Data records
+ + + + +

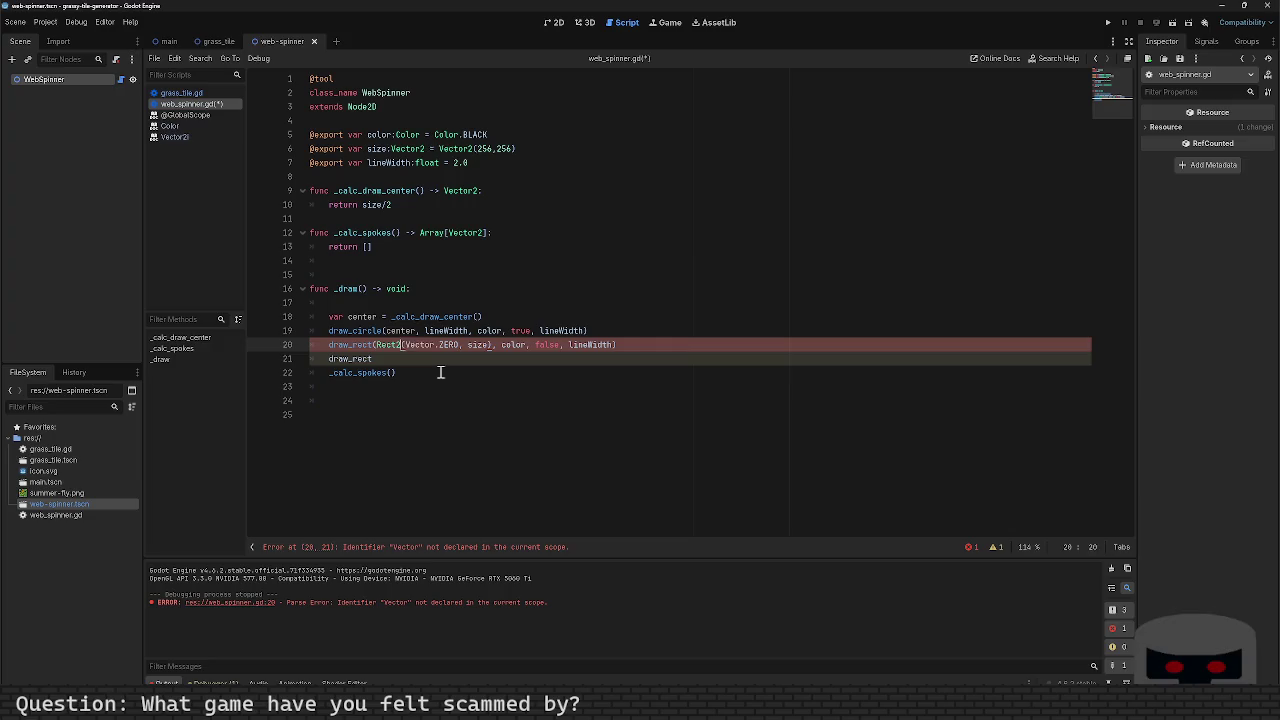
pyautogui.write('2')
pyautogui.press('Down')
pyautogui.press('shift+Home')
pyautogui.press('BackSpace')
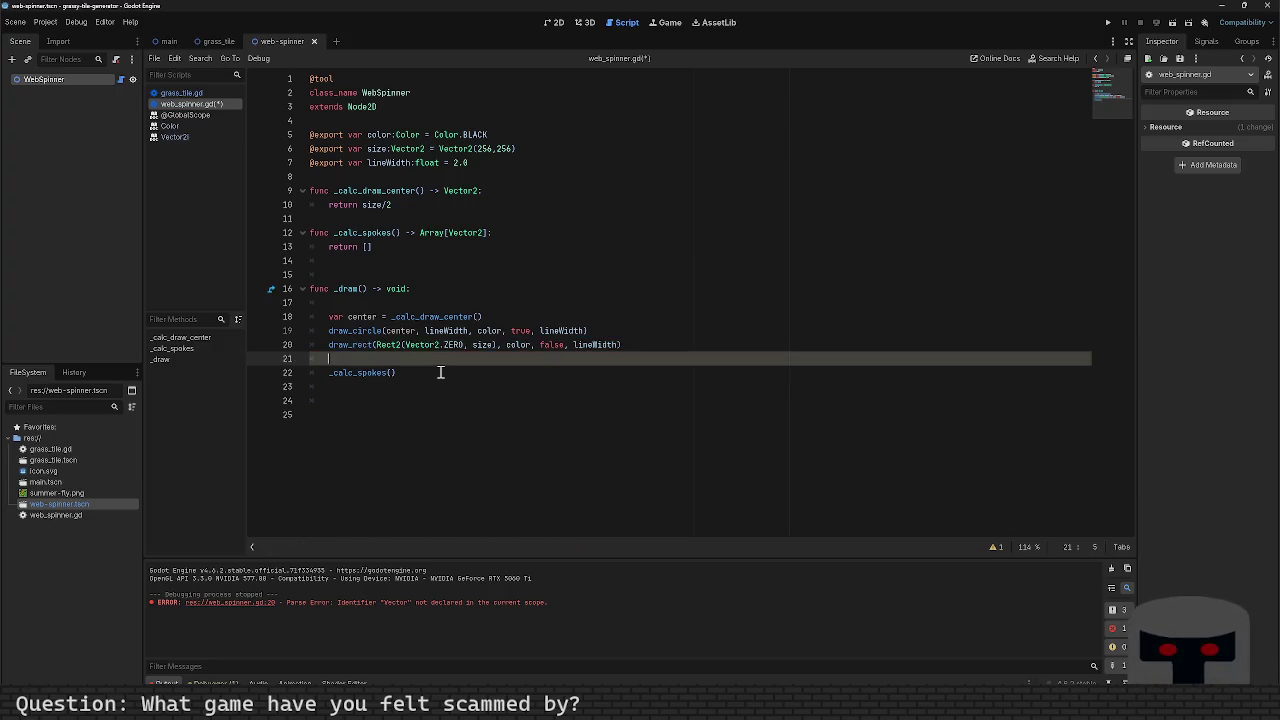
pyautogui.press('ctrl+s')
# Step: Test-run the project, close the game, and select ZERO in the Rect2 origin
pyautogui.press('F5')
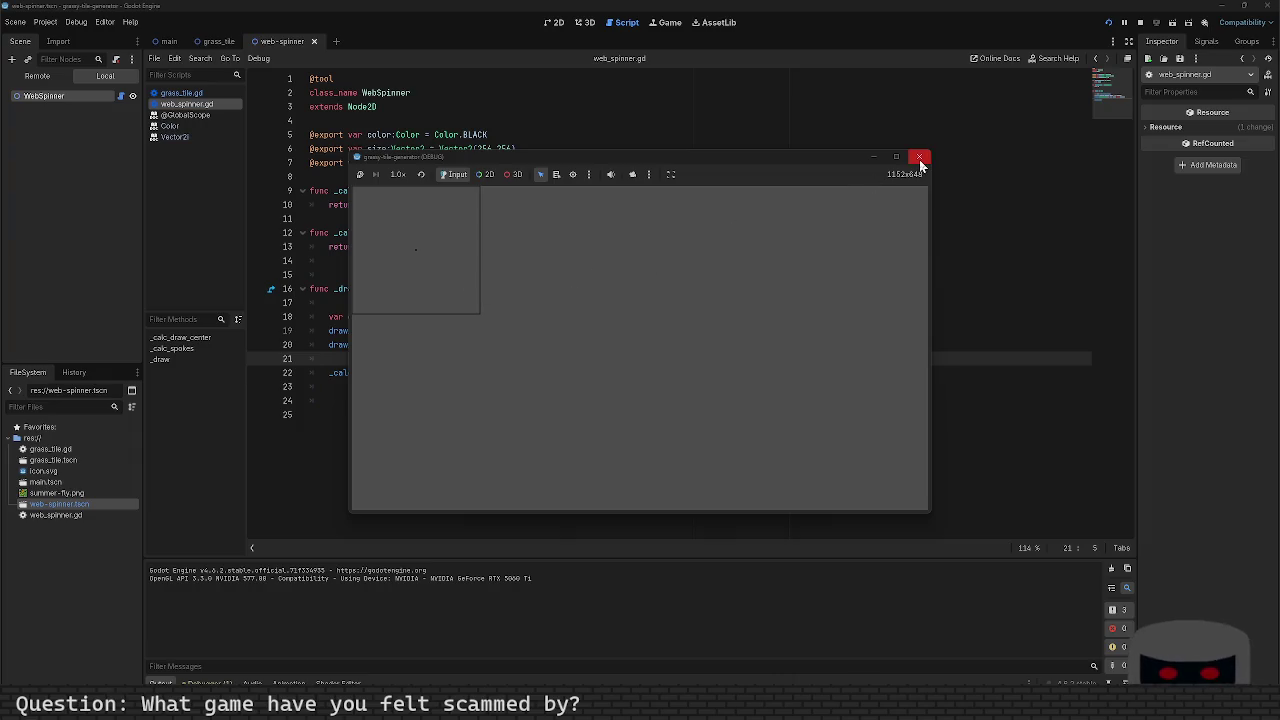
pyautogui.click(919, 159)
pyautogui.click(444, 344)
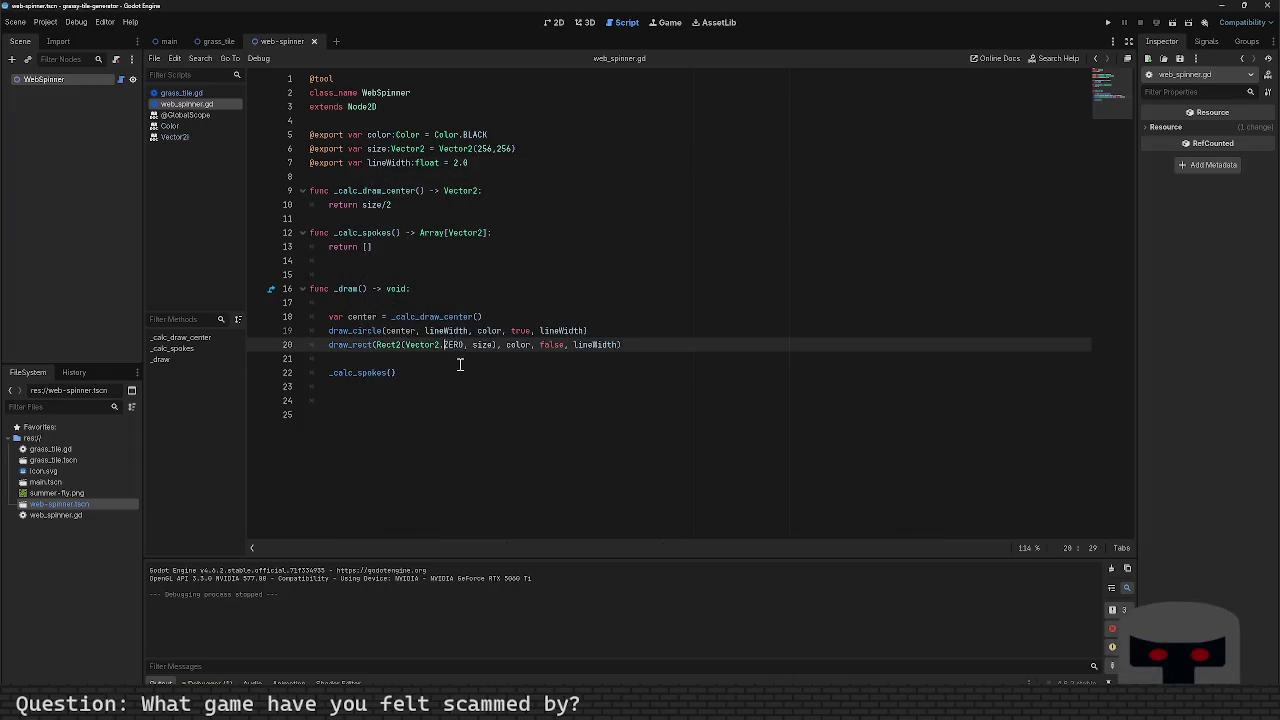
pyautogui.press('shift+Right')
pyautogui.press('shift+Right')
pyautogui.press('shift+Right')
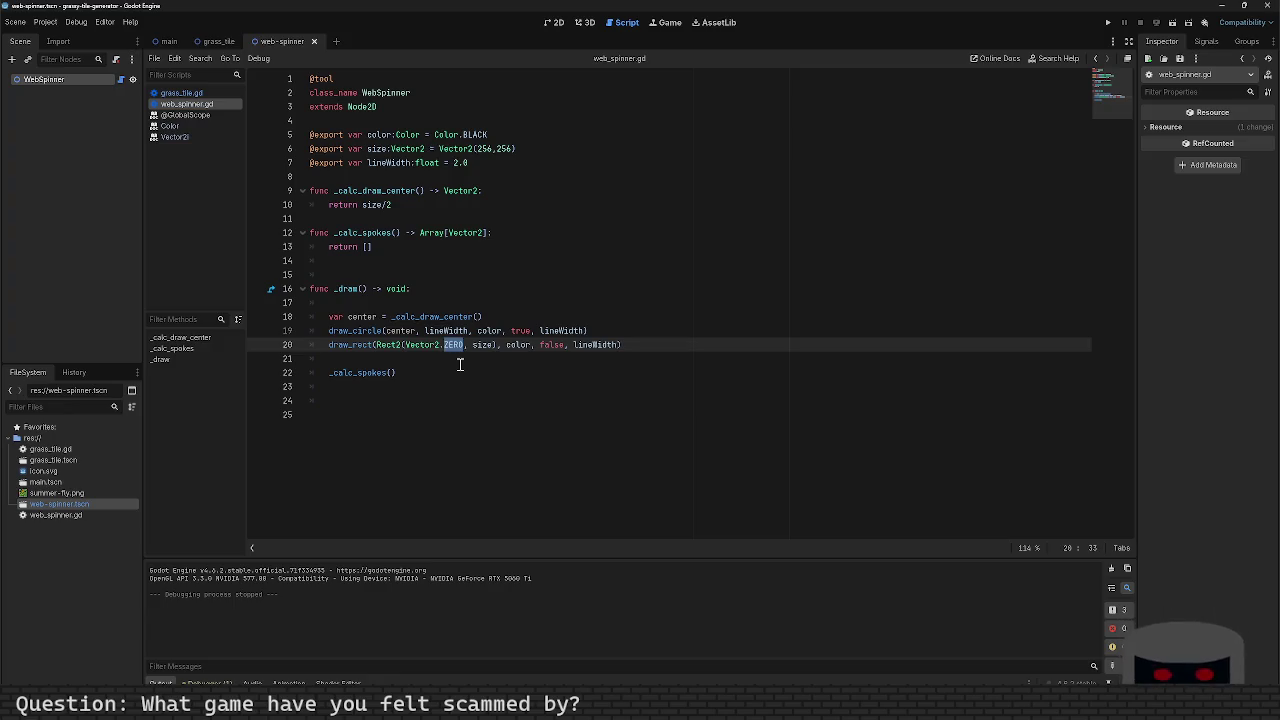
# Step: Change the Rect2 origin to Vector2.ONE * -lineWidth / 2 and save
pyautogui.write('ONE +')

+ + + + +

**Exercise prompt:** Gather each line in these records that contains the string "press".

**Written answer:**
pyautogui.press('Down')
pyautogui.press('shift+Home')
pyautogui.press('BackSpace')
pyautogui.press('ctrl+s')
pyautogui.press('F5')
pyautogui.press('shift+Right')
pyautogui.press('shift+Right')
pyautogui.press('shift+Right')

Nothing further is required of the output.